Four “founding mothers” who lived in Europe a thousand years ago were the ancestors of two fifths of all Ashkenazi (European origin) Jews. This is the conclusion of a team of researchers at the Technion&;Israel Institute of Technology, Haifa, after they compared DNA sequences from nearly 2000 Jews with those of 11 500 non–Jewish people in 67 different populations around the world.
The remaining 60% were found to have much more heterogeneous genetic origins.
The team, led by doctoral student, Doron Behar, and his supervisor, Professor Karl Skorecki of the Technion’s medical faculty and Rambam Medical Centre in Haifa, published their findings online ahead of print publication in the American Journal of Human Genetics on 11 January (). The article will appear in print in the March edition.

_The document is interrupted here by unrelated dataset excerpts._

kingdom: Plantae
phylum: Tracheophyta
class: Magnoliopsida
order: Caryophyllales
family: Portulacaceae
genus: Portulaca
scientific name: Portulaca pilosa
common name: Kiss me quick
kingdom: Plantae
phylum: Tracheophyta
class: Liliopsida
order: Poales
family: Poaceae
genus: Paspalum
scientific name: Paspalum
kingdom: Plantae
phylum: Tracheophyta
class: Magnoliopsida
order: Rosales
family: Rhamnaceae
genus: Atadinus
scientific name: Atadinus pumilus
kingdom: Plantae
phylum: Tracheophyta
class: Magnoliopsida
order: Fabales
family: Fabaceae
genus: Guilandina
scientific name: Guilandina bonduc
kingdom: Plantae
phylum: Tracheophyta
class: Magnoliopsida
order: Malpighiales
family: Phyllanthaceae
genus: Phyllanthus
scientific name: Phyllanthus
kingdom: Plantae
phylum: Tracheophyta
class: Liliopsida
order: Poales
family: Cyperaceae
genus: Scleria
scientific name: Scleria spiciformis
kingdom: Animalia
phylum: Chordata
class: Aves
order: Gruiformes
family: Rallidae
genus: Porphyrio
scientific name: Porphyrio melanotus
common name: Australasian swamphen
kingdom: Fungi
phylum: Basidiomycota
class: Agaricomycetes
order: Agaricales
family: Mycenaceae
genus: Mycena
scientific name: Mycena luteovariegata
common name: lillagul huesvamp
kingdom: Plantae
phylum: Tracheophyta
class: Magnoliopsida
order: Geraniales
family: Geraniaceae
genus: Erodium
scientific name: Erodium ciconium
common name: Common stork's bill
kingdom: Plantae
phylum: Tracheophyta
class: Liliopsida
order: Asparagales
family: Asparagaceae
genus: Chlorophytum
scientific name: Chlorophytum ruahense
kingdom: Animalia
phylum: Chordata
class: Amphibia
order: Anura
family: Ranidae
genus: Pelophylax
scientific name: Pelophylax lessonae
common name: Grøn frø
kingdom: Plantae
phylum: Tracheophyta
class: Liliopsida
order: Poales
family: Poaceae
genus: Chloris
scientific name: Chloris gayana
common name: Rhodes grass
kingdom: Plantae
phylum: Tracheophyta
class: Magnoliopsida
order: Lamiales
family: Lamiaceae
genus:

Professor Skorecki, a nephrologist who also conducts genetic research, is known for his 1997 discovery of DNA marker evidence showing that most modern day Jewish men of the paternally inherited priestly caste (the Kohanim) are descendants of a single common male ancestor.
The latest discovery, which will be followed by genetic studies of the Druze minority in Israel and other communities, has important implications beyond its inherent historical interest, said Professor Skorecki, as it adds to understanding of the mechanisms of genetic health and disease in different populations around the world.
Because of its relative isolation over many centuries the Ashkenazi population, which accounts for most of the world’s Jews today, is also known to have accumulated some 20 recessive hereditary disorders (such as Tay–Sachs disease) that are rarely found in other populations.
The team, which studied mitochondrial DNA (mtDNA) passed on solely by mothers to their children, found evidence of shared maternal ancestry of Ashkenazi and non–Ashkenazi Jews, a finding showing a shared ancestral pool that is consistent with previous studies that were based on the Y chromosome. This evidence pointed to a similar pattern of shared paternal ancestry of Jewish populations around the world originating in the Middle East. They concluded that the four founding types of mtDNA—likely to be of Middle Eastern origin—underwent a major overall expansion in Europe over the last thousand years.
The “four founding mothers,” he added, “are from lineages that originate long before the launching of the Jewish people some 3400 years ago. They probably came from a large Middle Eastern gene pool.
“As consistent with the Bible, in which the founding Jews were Abraham, Isaac, and Jacob and his sons, and the matriarchs were ‘imported’ from non–Jewish peoples and then converted, the haplotypes of contemporary Jewish men are much less varied.”